▶ [Source text]
To create a RC/ORC file structure, enter the following:
Enter the number of rows in the Number of Header Rows drop-down. This is a mandatory field. The maximum value for this field must be set to 1.
Select the type of structure in the Structure Type drop-down. This field displays two values i.e., RC (row columnar) and ORC (optimized row columnar).
Enter the pattern of the file in the File Pattern field. This field is used for structure identification. This is a mandatory field. If you have different format's like .rc or .orc files in the directory but you specified ‘.rc’ in this field than only .rc files will be treated as structured file and all remaining file types will be treated as unstructured.
The Assign Sensitive Data Type panel allow you to browse and select the columns that need to be defined before applying masking. To add a column, there are two ways of defining it:
Manually – To enter a column name manually, perform the following steps:
Enter the number of the column. This lets you define the position of the column in the RC/ORC file. This is a mandatory field.
Select the Sensitive Data Type from the drop-down. This displays the list of all the Pre-defined and User defined Sensitive Data Types.
Select the name of the complex structure from the Complex Structure drop-down. You can either select the Sensitive Data Type or the Complex Structure from the drop-down.
Click the Add button. This will add the details of the column in the list panel.
To delete all the added columns details from the panel, check the checkbox(s) available with the Column Number header and click Delete. The Delete button is enabled only when a record has been selected. You can also delete an individual record by clicking the Delete icon available under the Actions column next to each column detail.
Similarly, to edit the details of the column. Click the Pen icon under the Actions column.
To filter or search the structure from the given list, click the Search field. This displays the list of headers based on which filter can be applied.
To remove all the filters, click the x Clear Filters button. To remove individual filters, click the Close button next to the applied filter.
Click the Save button. This will save the structure details. The details are displayed on Structure List screen. Click Cancel button if you do not want to save the changes.
Import File Structure – You can also define the structure by importing the data. To define a structure, perform the following steps:
Click the Browse file option.
This opens the side window which displays the list of all the objects in a cluster for the selected module. This screen is divided into two panels:
The top panel display the information for the selected module and cluster. To change the module, click the Select Module drop-down. This will list all the modules of the applications.
There are five modules i.e., File, Hadoop, AWS, Azure, and GCS. Similarly, if you want to change the cluster, click the Select Cluster drop-down.

▶ [Apply what you read]
1/ Summarize the RC/ORC structure guide in two sentences.
2/ Which five modules does the RC/ORC structure guide list?
3/ Can you echo everything in the RC/ORC structure guide from "Click the Add" down to "each column detail."?

▶ [Entries supplied]

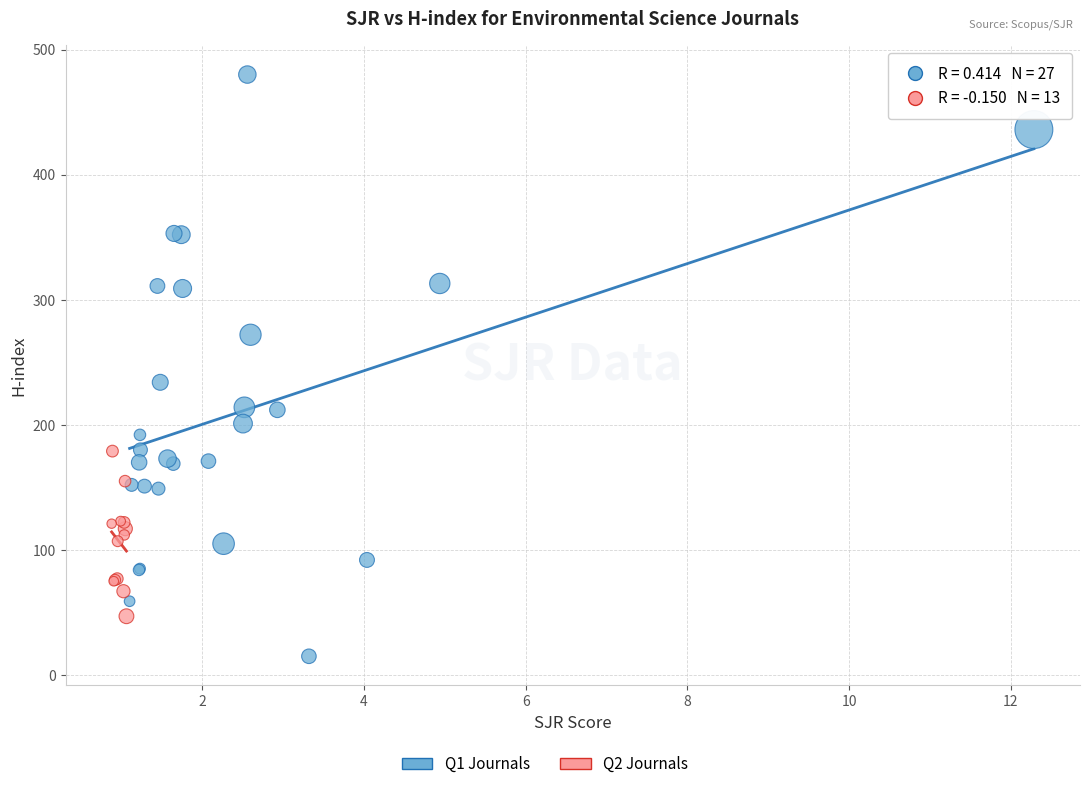

Which series reaches the maximum Y coordinate?

Q1 Journals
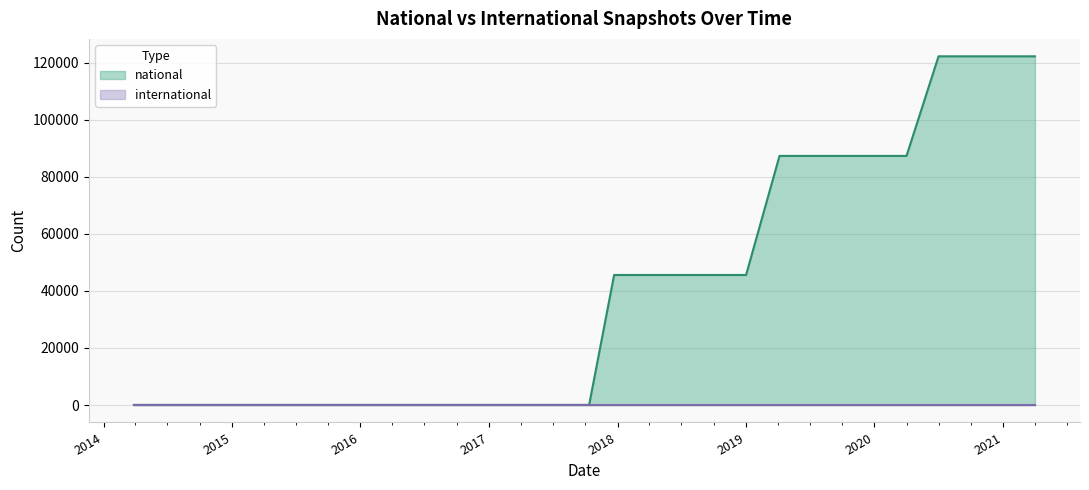

Which series has the widest spread of values?

national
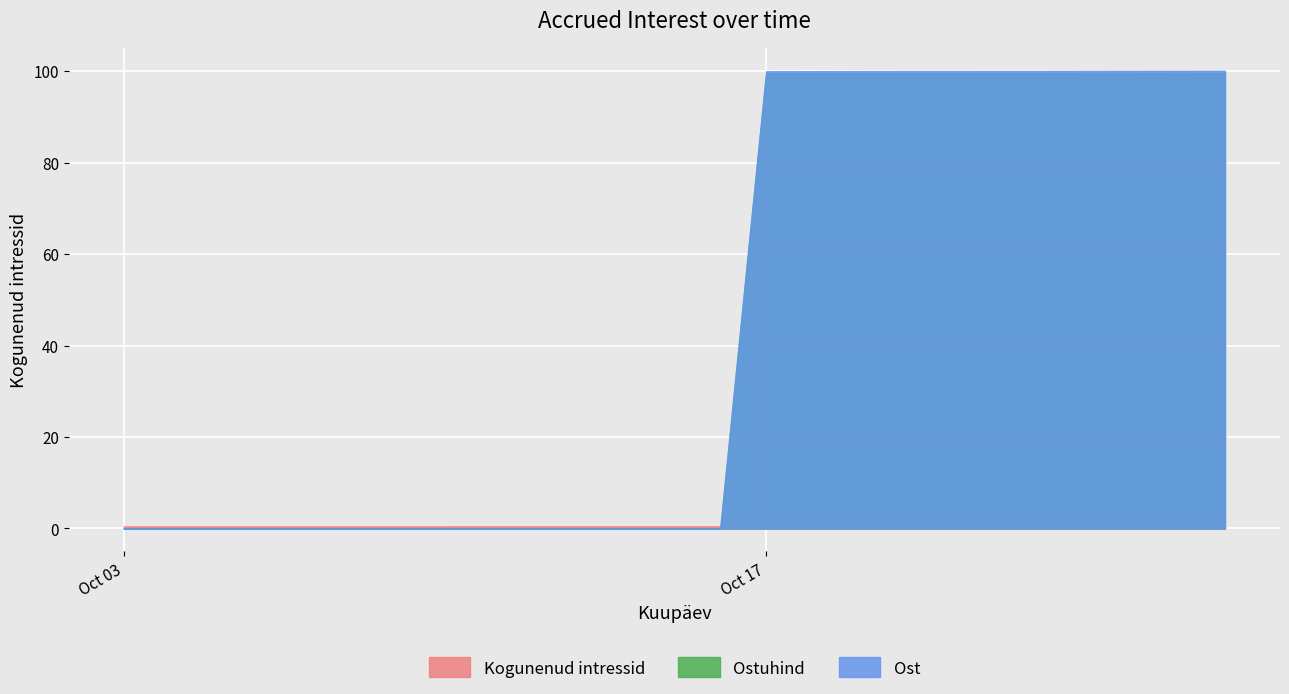

Reading left to right, what are all the values shown in this chart?

Kogunenud intressid: 2023-10-27=0.5	2023-10-26=0.5	2023-10-25=0.5	2023-10-24=0.5	2023-10-23=0.5	2023-10-20=0.5	2023-10-19=0.5	2023-10-18=0.5	2023-10-17=0.5	2023-10-16=0.5	2023-10-13=0.5	2023-10-12=0.5	2023-10-11=0.5	2023-10-10=0.5	2023-10-09=0.5	2023-10-06=0.5	2023-10-05=0.5	2023-10-04=0.5	2023-10-03=0.5
Ostuhind: 2023-10-27=99.6	2023-10-26=99.6	2023-10-25=99.6	2023-10-24=99.6	2023-10-23=99.6	2023-10-20=99.5	2023-10-19=99.5	2023-10-18=99.5	2023-10-17=99.5	2023-10-16=0.0	2023-10-13=0.0	2023-10-12=0.0	2023-10-11=0.0	2023-10-10=0.0	2023-10-09=0.0	2023-10-06=0.0	2023-10-05=0.0	2023-10-04=0.0	2023-10-03=0.0
Ost: 2023-10-27=100.1	2023-10-26=100.0	2023-10-25=100.0	2023-10-24=100.0	2023-10-23=100.0	2023-10-20=100.0	2023-10-19=100.0	2023-10-18=100.0	2023-10-17=99.9	2023-10-16=0.0	2023-10-13=0.0	2023-10-12=0.0	2023-10-11=0.0	2023-10-10=0.0	2023-10-09=0.0	2023-10-06=0.0	2023-10-05=0.0	2023-10-04=0.0	2023-10-03=0.0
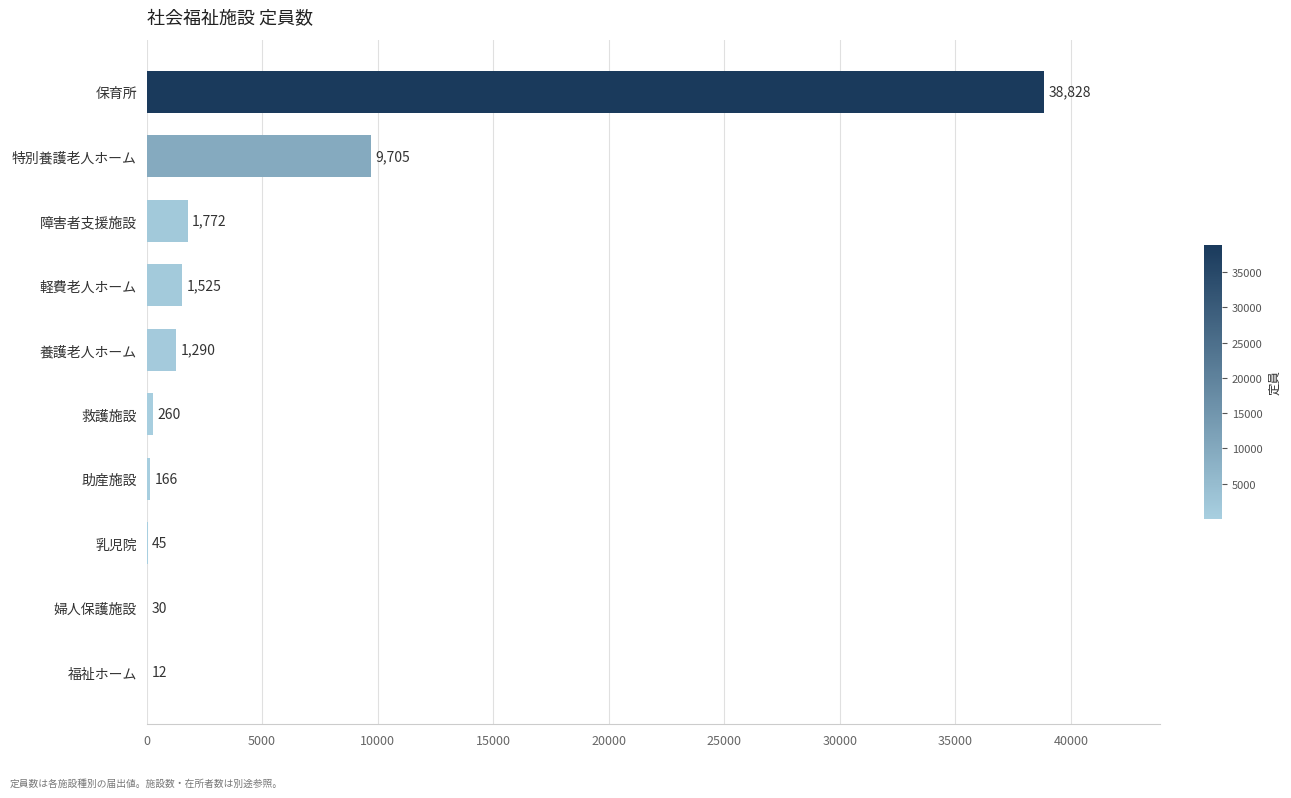

The chart shows a value of 63639 at 保育所. True or false?

False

▶ [Written answers]
1/ To create an RC/ORC file structure, you set the number of header rows, the structure type (RC or ORC) and a file pattern that identifies which files are treated as structured, then define sensitive columns by number with a Sensitive Data Type or Complex Structure. Columns can be added manually and then edited, deleted, filtered and saved, or the structure can be defined by importing data through a side window where the module and cluster can be selected.

2/ File, Hadoop, AWS, Azure, and GCS.

3/
Click the Add button. This will add the details of the column in the list panel.
To delete all the added columns details from the panel, check the checkbox(s) available with the Column Number header and click Delete. The Delete button is enabled only when a record has been selected. You can also delete an individual record by clicking the Delete icon available under the Actions column next to each column detail.